Features Within ETB Monitors That Identify Solar Monitoring Issues
Modern energy monitoring platforms use several layers of analytics to identify real-time faults. They use performance ratios to compare actual outputs with forecasts and comparative analytics to spot the mismatches between solar panel strings.
These solutions can also use smart threshold alerts to flag deviations in voltage, equipped with AI-enabled intelligence to detect anomalies, performance fluctuations that differ from normal operations, or subtle irregularities that require investigation.
The Commercial Advantages of Pre-emptive Solar Monitoring Fault Tracking
Operationally and financially, detecting faults through solar monitoring before they escalate isn’t negotiable. It ensures organizations aren’t investing in costly, time-consuming reactive maintenance and are instead focusing on predictive asset management.
Outcomes include:
- Preventative, efficient maintenance and repairs
- Less exposure to downtime or outages
- Improvements in performance and stakeholder reporting
- Protected long-term returns on investment
Organizations with commitments to performance guarantees or renewable energy usage and storage targets also rely on advanced solar monitoring to ensure they remain well within those contractual terms.

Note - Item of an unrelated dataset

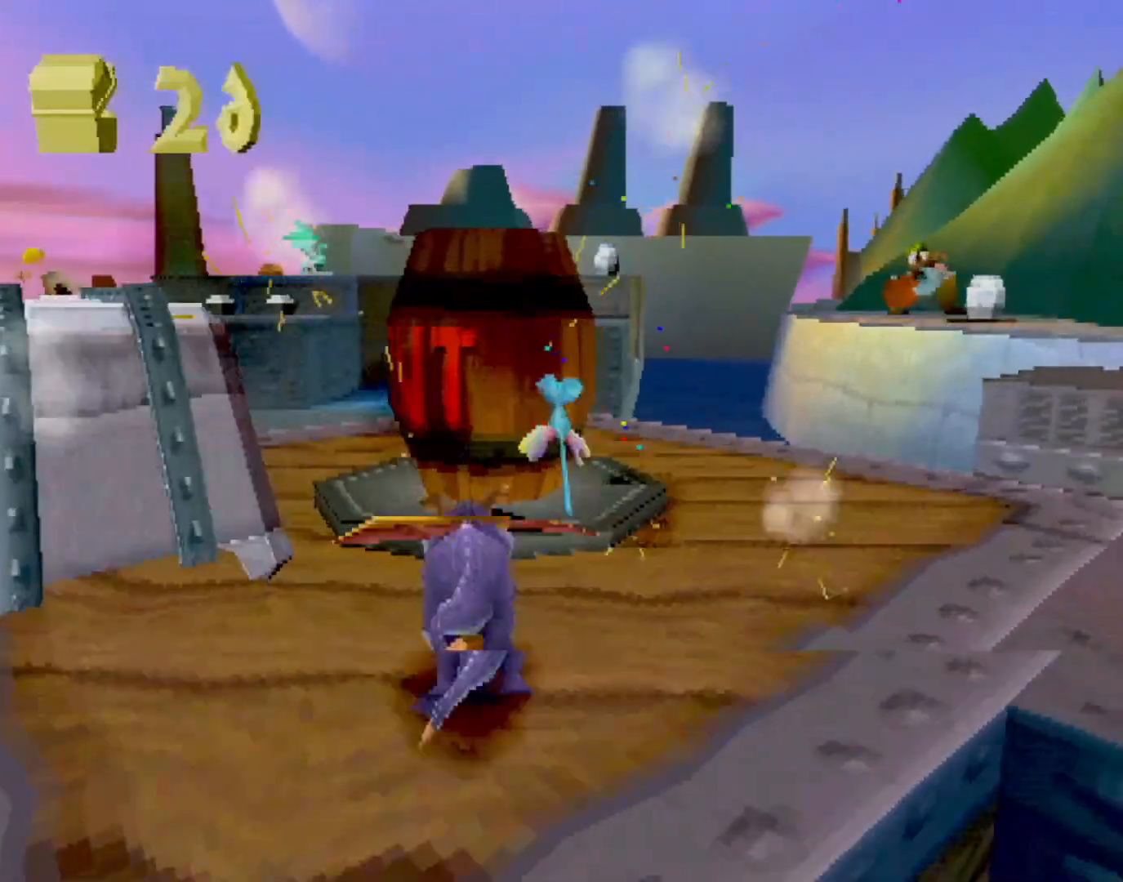
{"buttons": ["L2"], "left_stick": "up", "events": [[301, "left_stick", "left"], [434, "left_stick", "up"], [468, "L2", "down"]]}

How to Protect Solar Performance Through Intelligent Monitoring
Energy Toolbase’s ETB Monitor is designed specifically for the demands of modern solar and energy storage monitoring, ensuring that scalable solar portfolios benefit from ongoing, smart fault detection that pre-empts a wide range of potential issues. Data-driven maintenance can reduce asset management costs by a substantial margin and ensure that, when faults inevitably start to develop, you have the monitoring intelligence to react now, rather than later.